By Stu Burguiere
executive producer, The Glenn Beck Program>
Like everyone else in America, Glenn Beck thinks “social justice” —if its defined as charitable outreach to the poor—-is a good idea. He supports it, he believes in it, he does it.
So, what’s the problem? I mean, “social justice” seems like such an innocuous phrase, right? It paints a picture of fairness. I guess that’s why Father Charles Coughlin used it when naming his National Union for Social Justice and his publication Social Justice Weekly. Coughlin was an anti-Semitic religious broadcaster in the 1930s, and he used the banner of social justice to attack capitalism, warn of Jewish plots against “Christian civilization”, and to promote his adoration for Italian Fascist Benito Mussolini.
This is part of the information Glenn revealed in a special TV show about American extremism of the 20th century. In the context of promoting that special, he began talking about how the far left was once again using this terminology to politicize churches. The specific example he named was Rev. Jeremiah Wright.
He told his listeners that if they were in a church that preaches Jeremiah Wright-style social justice, they should leave–or at least get educated on what exactly that means. It took him all of eight seconds to clarify the type of church he was speaking of, but that was long enough for most in the media to end the transcript.
Suddenly, Glenn was accused of attacking the central tenets of the bible, because he supposedly believed that any church that wants to help the poor should be immediately evacuated. This absurd narrative is mainly the product of Rev. Jim Wallis.
To restate the obvious, some simply use the term “social justice” as a substitute for “outreach to the poor.” This is not the kind of “social justice” Glenn was talking about. The fact that this term has been utilized for purposes other than good Christian charity is well documented. One scholar explained it quite clearly: “it is true that term [has] been used by the right and the left for all kinds of ideological purposes that aren’t necessarily the purposes of Christ.” That scholar was Jim Wallis.
But for Wallis to continue getting attention, he must act as if he believes Glenn is against churches helping the poor. Any honest observer would realize that isn’t the case. Is anyone on earth against charitable outreach to the poor?
Certainly not Glenn.
In his book Arguing With Idiots, Glenn describes helping those less fortunate as an “obligation.” He wrote that capitalism “will inevitably fail if individuals stop caring about the welfare of others.” He just believes the bulk of the help should come from people like you and me, not government bureaucracy. When is the last time you felt charitable on April 15?
Of course, these attacks are just opportunistic politics. Jim Wallis – and his politically motivated faux anger – are now doing interviews about Glenn at the pace of a fame seeking Tiger Woods mistress. The left is taking a break from calling Glenn too religious, to call him not religious enough.
But Wallis’ repeated attempts at becoming the victim are laughable. He wrote to Glenn: “I have no reason to attack you.” Some would find that sentence questionable, considering he’s a spiritual adviser to President Obama. The New York Times reported Wallis was one of five pastors meeting with the Obamas for private prayer sessions and “discussions on the role of religion in politics.” The Times noted “In contrast to the other four, his contact with the president has been focused more on policy than prayer.” Time magazine notes “he has the ear of the man in the Oval Office.” (During their reporting of Wallis’ attacks on Glenn, both Time and the New York Times mysteriously forgot their own reporting on this topic.) A report by Religious News Service says Wallis is one of a small group helping to “shape decisions about the Iraq war, health care reform and the economy.”

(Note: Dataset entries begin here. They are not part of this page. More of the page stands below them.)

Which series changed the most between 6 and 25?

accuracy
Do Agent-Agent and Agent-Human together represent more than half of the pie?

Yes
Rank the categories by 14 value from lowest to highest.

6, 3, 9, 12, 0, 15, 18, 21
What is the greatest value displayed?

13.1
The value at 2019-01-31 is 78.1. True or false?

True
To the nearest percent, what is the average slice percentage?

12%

It’s up to Americans to decide whether this–or any–level of presidential access is appropriate for someone like Wallis. Just 13 days after 9-11 he was already blaming the attacks on the “sins” of U.S. foreign policy including “global domination” and “militarism.” He hoped 9-11 would become a “teachable moment” in which we could all learn our role in creating “desperation” among the terrorists. “Desperate people do desperate things,” he explained. He later described our foreign policy as “dangerously messianic” “arrogant” and “bordering on the idolatrous and blasphemous.”

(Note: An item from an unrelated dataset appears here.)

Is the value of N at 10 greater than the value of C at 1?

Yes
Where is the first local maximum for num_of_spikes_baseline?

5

Wallis is just as revealing when speaking of his current economic views: “I’m not a liberal, I’m a radical.” Asked if he was calling for the redistribution of wealth across society, he responded: “Absolutely. Without any hesitation. That’s what the gospel is all about.” This is a man that believes an affluent church is no less than “an affront to the gospel” and he’s talking about Glenn being divisive?
But, on the bright side, he has illuminated some common ground between Glenn and the President. While Wallis describes Rev. Wright as “mainstream”, both the President and Glenn believe that leaving churches like Rev. Wright’s is a good idea. The difference is that Glenn just advised it. The president actually did it.
Stu Burguiere is executive producer of The Glenn Beck Program.